If that isn’t something that’ll push you into the streets to take on Dopey and his mindless red-hatted dwarfs, what will?

And yet … and yet …

I thought, long ago (almost four years ago), that what the people of this country have built over the past couple centuries is way too solid for someone like Trump to bring down. I thought us largely immune to his whims, or to the whims of any given politician. But this dumb SOB is proving me wrong. And now his tough guy act — it befuddles me that anyone is afraid of a guy who dodged the draft, never picked up a hammer in his life, has the physical characteristics of the Sta Puft Man, and says that he has “a very good brain, and I’ve said a lot of things” — has filtered down to the state and local level to the point that wannabe Trumps are now littering every red state in the union. It’s a parade of fools.

Doesn’t that make you want to hit the streets?

Yet here we sit.

Giving up, rolling over, chilling out, just trying to go on with your life — that’s all very understandable. Resistance, we’ve now established, is difficult. It may well be futile.

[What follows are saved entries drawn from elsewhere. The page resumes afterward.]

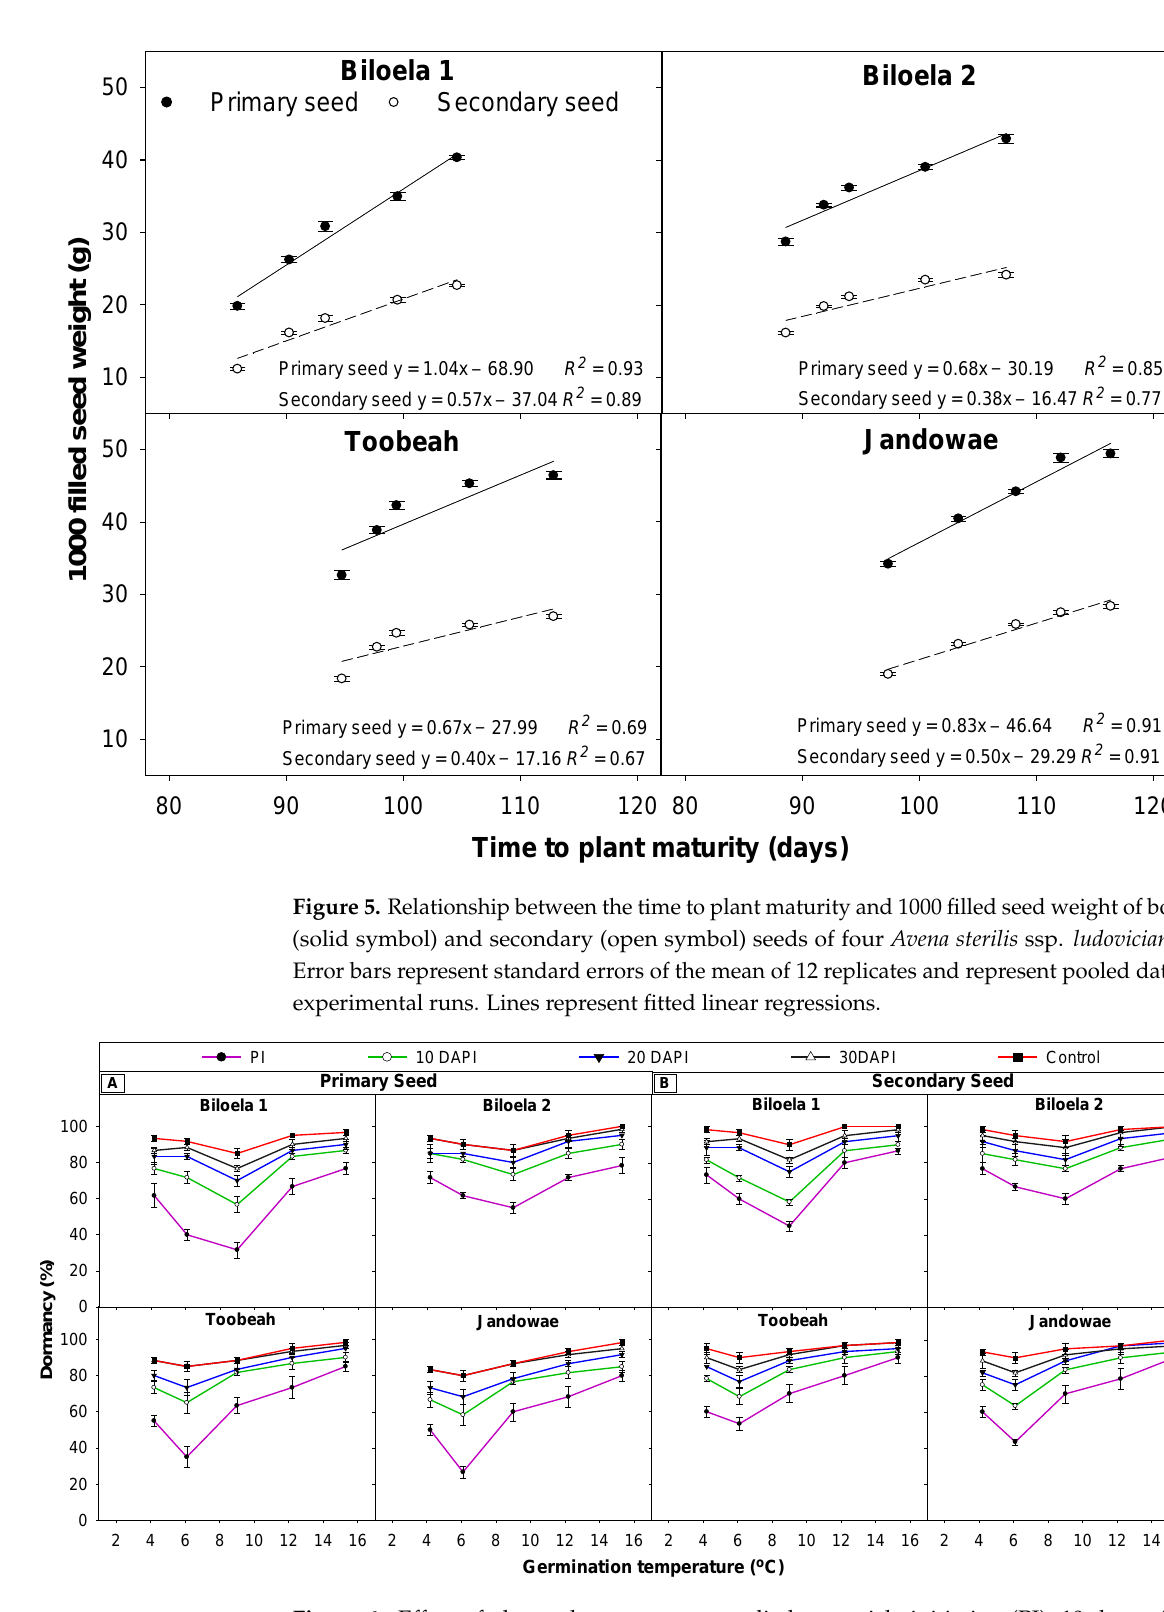
Primary seed Secondary seed Figure 4. Effect of elevated temperature applied at panicle initiation (PI), 10 days after panicle initi-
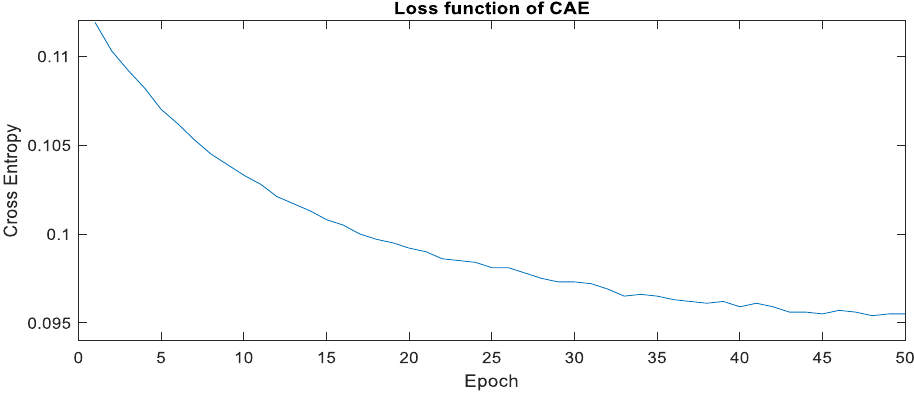
Figure 3. The training process of CAE.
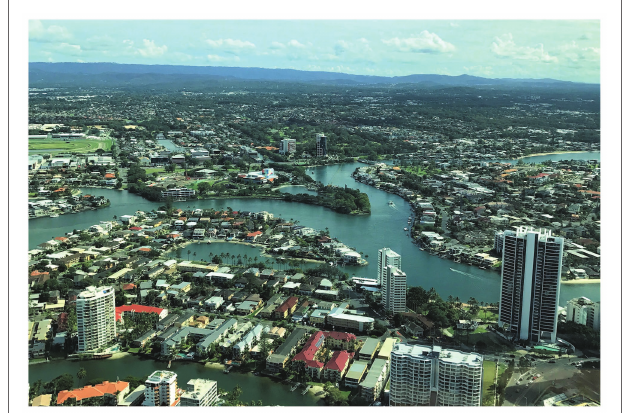
FIGURE 1 | Aerial photo of Surfers Paradise on the Gold Coast facing west (photo by Siyao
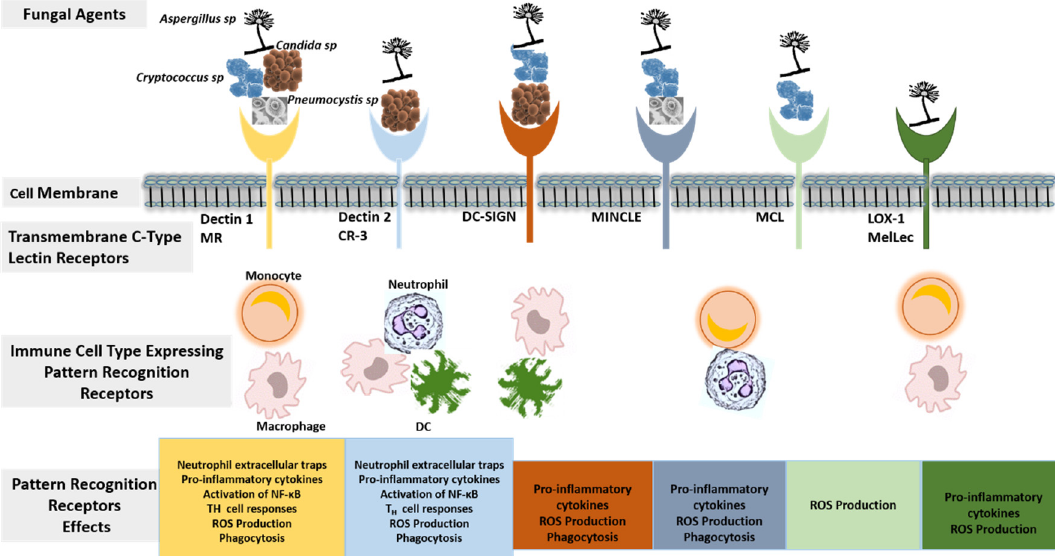
Figure 1. A schematic diagram showing the components of host innate immunity during interaction with fungal agents. Several transmembrane C-type lectin receptors including dectin-1, dectin-2, mannose receptor (MR), complement receptor-3 (CR-3), dendritic cell-specific intercellular adhesion molecule-3-grabbing nonintegrin (DC-SIGN), macrophage inducible C-type lectin (MINCLE), macrophage C-type lectin (MCL), and lectin-type oxidized low-density lipoprotein receptor 1 (LOX-1) are expressed on the cell surface of immune cells such as monocytes/macrophages, neutrophils, and dendritic cells (DC) and serve as important components of the pattern-recognition receptors (PRRs) that recognize invading fungi agents. Following the recognition of pathogen-associated molecular patterns (PAMPs) of the fungus by the immune cells through their PRRs, multiple anti-fungal activities are triggered downstream, including the production of neutrophil extracellular traps by neutrophils, the production of proinflammatory cytokines such as nuclear factor kappa B (NF-kB), the production of reactive oxygen species (ROS), the activation of adaptive immune response, and the phagocytosis of fungal organisms.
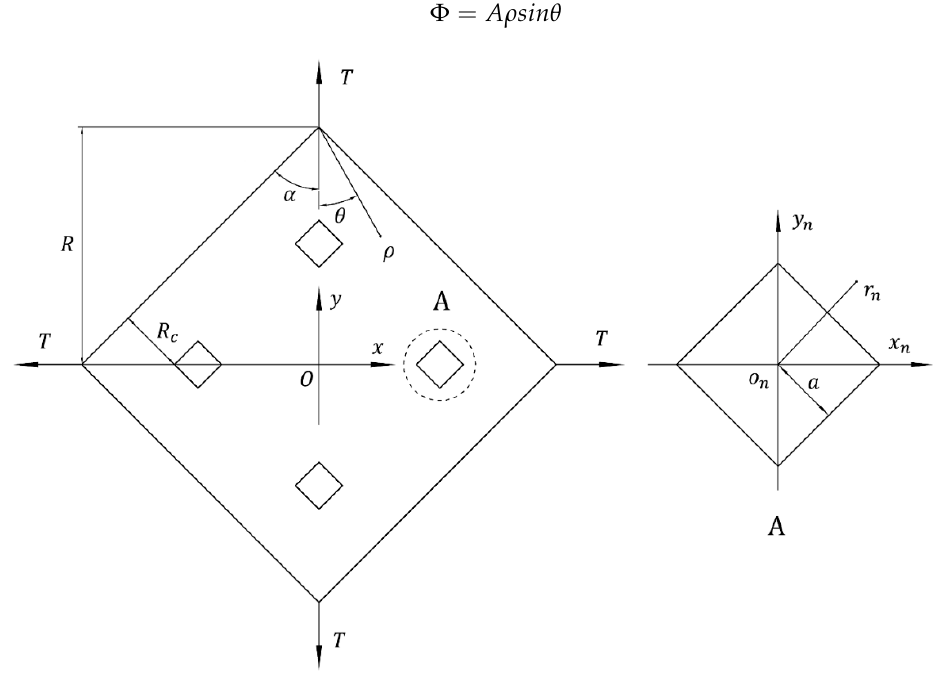
Figure 1. Schematic diagram of heterogeneous film structure.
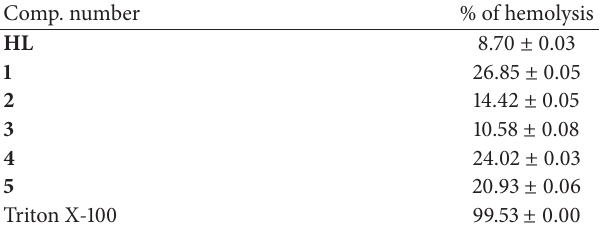
Table 14: Hemolytic activity of organotin complexes 1–5 . Comp.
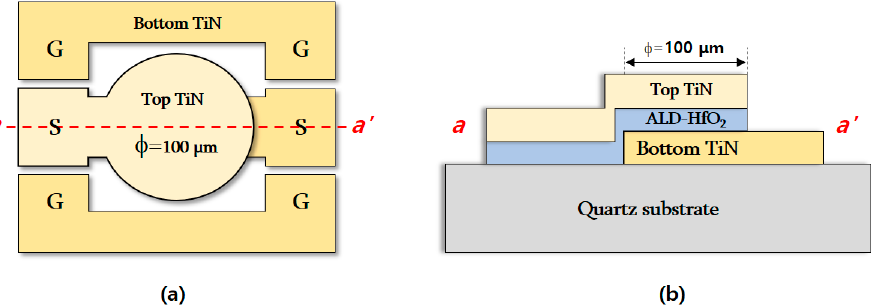
Figure 1. ( a ) Top view and ( b ) cross-sectional schematic along a–a’ of TiN/undoped HfO 2 /TiN MFM capacitor fabricated on a quartz substrate.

But that kind of thinking is exactly what Trump and his followers are counting on. That’s his lame game. We all know that by now. We sure should. He’s like some dastardly superbug, infecting us and wearing us down until we’re just too sick and tired to give a damn anymore.

This, though, is serious. I worry now, unlike long ago, what Trump and Trumpism is doing to this country. I worry that more Trump will mean an even more divided America, if that’s possible. That more Trump will lead us further down the road to environmental Armageddon. That more from this utterly classless, utterly clueless fellow with the “very good brain” will wreck the economy (which, come on and admit it already, has been blossoming for many more years than he’s been in charge).

I worry that all his lies will become commonplace among that parade of foolish politicians following in his wake. I worry that all that lying will be accepted without objection by a tired, resistance-less people.

But do I worry enough to pull myself out of my BarcaLounger? To do something more than hand over a few bucks to a worthy cause or slap a sticker on my bumper, or to rail for a few hundred words on a blog?

What will push us off our collective keisters? What will it take until we start to fight back in a meaningful, non-bloggy way?

Yes, yes, yes. Resistance is hard. But what happens when we don’t resist?